• _选段_:
____
检查点即是权重(即模块及其子模块内部的变量集的值)。

chkp_path = "my_checkpoint"
checkpoint = tf.train.Checkpoint(model=my_model)
checkpoint.write(chkp_path)
checkpoint.write(chkp_path)

'my_checkpoint'

检查点由两种文件组成---数据本身以及元数据的索引文件。索引文件跟踪实际保存的内容和检查点的编号，而检查点数据包含变量值及其特性查找路径。

ls my_checkpoint*

my_checkpoint.data-00000-of-00001  my_checkpoint.index

您可以查看检查点内部，以确保整个变量集合已由包含这些变量的 Python 对象保存并排序。

tf.train.list_variables(chkp_path)

[('_CHECKPOINTABLE_OBJECT_GRAPH', []),
 ('model/dense_1/b/.ATTRIBUTES/VARIABLE_VALUE', [3]),
 ('model/dense_1/w/.ATTRIBUTES/VARIABLE_VALUE', [3, 3]),
 ('model/dense_2/b/.ATTRIBUTES/VARIABLE_VALUE', [2]),
 ('model/dense_2/w/.ATTRIBUTES/VARIABLE_VALUE', [3, 2])]

在分布式(多机)训练期间，可以将它们分片，这就是要对它们进行编号(例如 '00000-of-00001')的原因。不过，在本例中，只有一个分片。

重新加载模型时，将重写 Python 对象中的值。
____
请将有关检查点的选段中从“checkpoint = tf.train.Checkpoint(model=my_model)”到“包含变量值及其特性查找路径。”的部分逐字重抄一遍。 这些记录是与选段无关的独立材料。

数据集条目
____
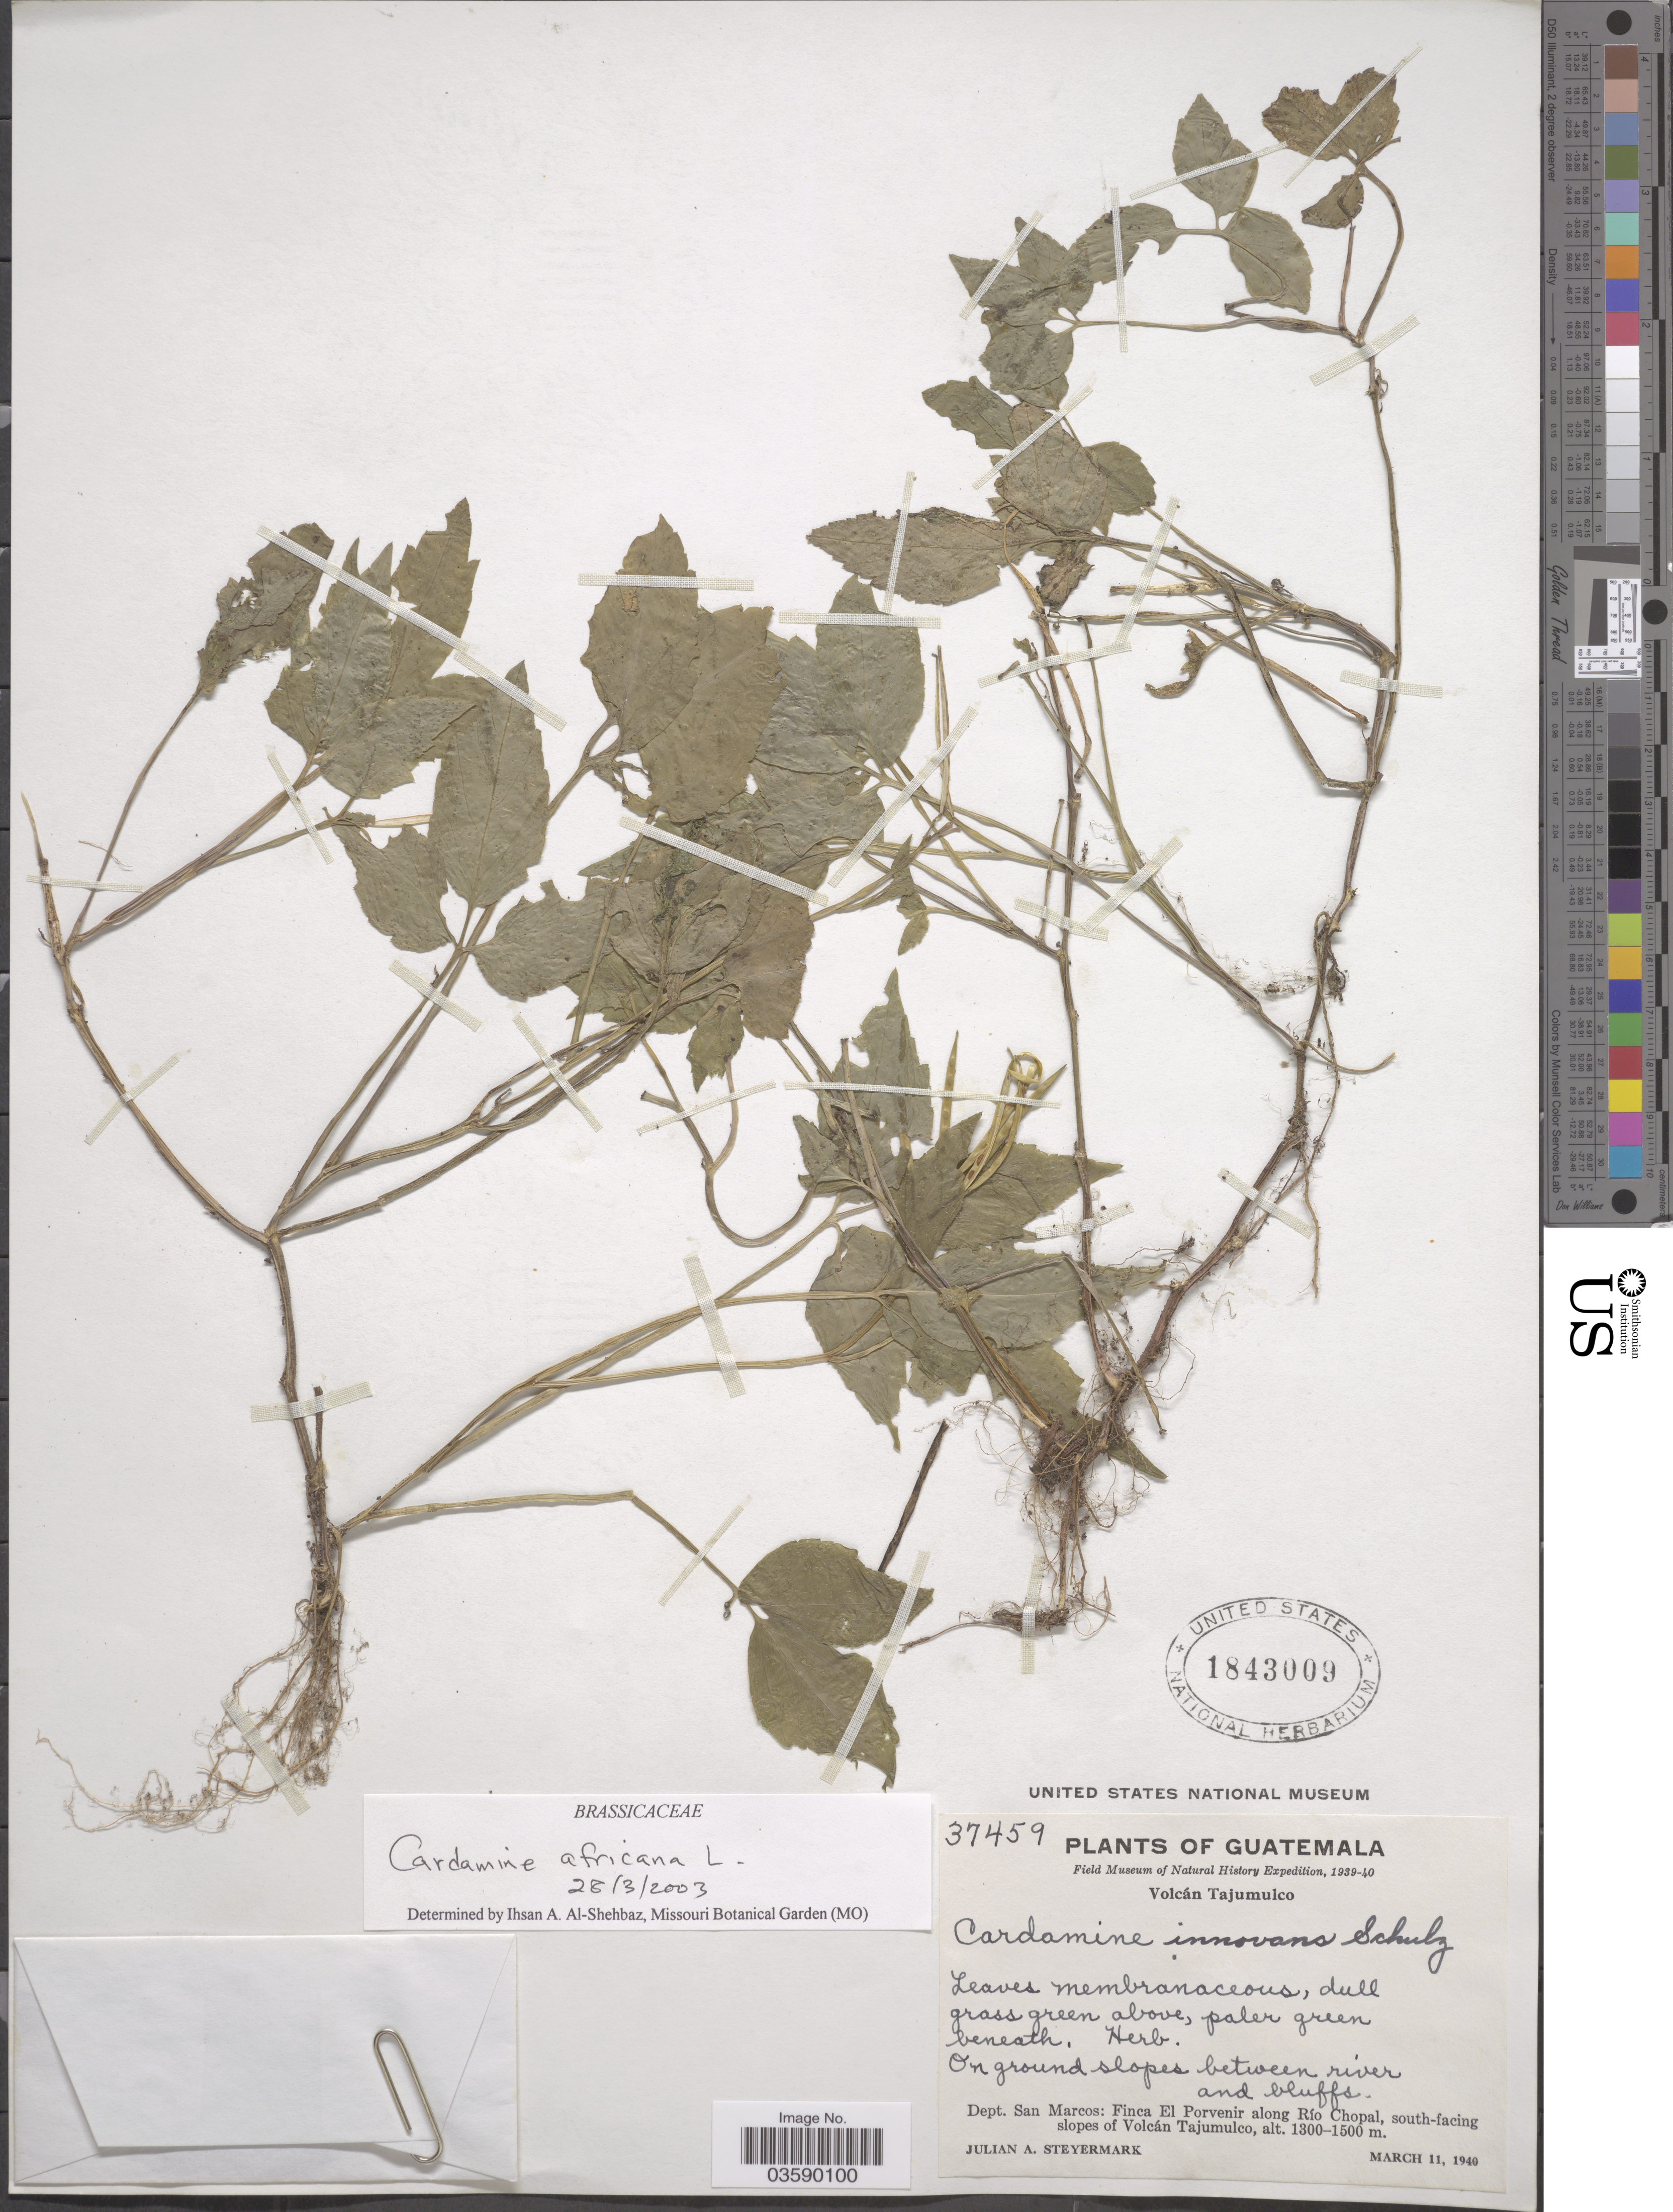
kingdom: Plantae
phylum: Tracheophyta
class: Magnoliopsida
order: Brassicales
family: Brassicaceae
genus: Cardamine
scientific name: Cardamine africana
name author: L.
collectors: J. Steyermark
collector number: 37459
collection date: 1940-03-11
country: Guatemala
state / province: San Marcos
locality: Dept. San marcos: Finca El Porvenir along Río Chopal, south-facing slopes of Volcán Tajumulco.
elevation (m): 1300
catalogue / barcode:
____
• _参考答案_:
checkpoint = tf.train.Checkpoint(model=my_model)
checkpoint.write(chkp_path)
checkpoint.write(chkp_path)

'my_checkpoint'

检查点由两种文件组成---数据本身以及元数据的索引文件。索引文件跟踪实际保存的内容和检查点的编号，而检查点数据包含变量值及其特性查找路径。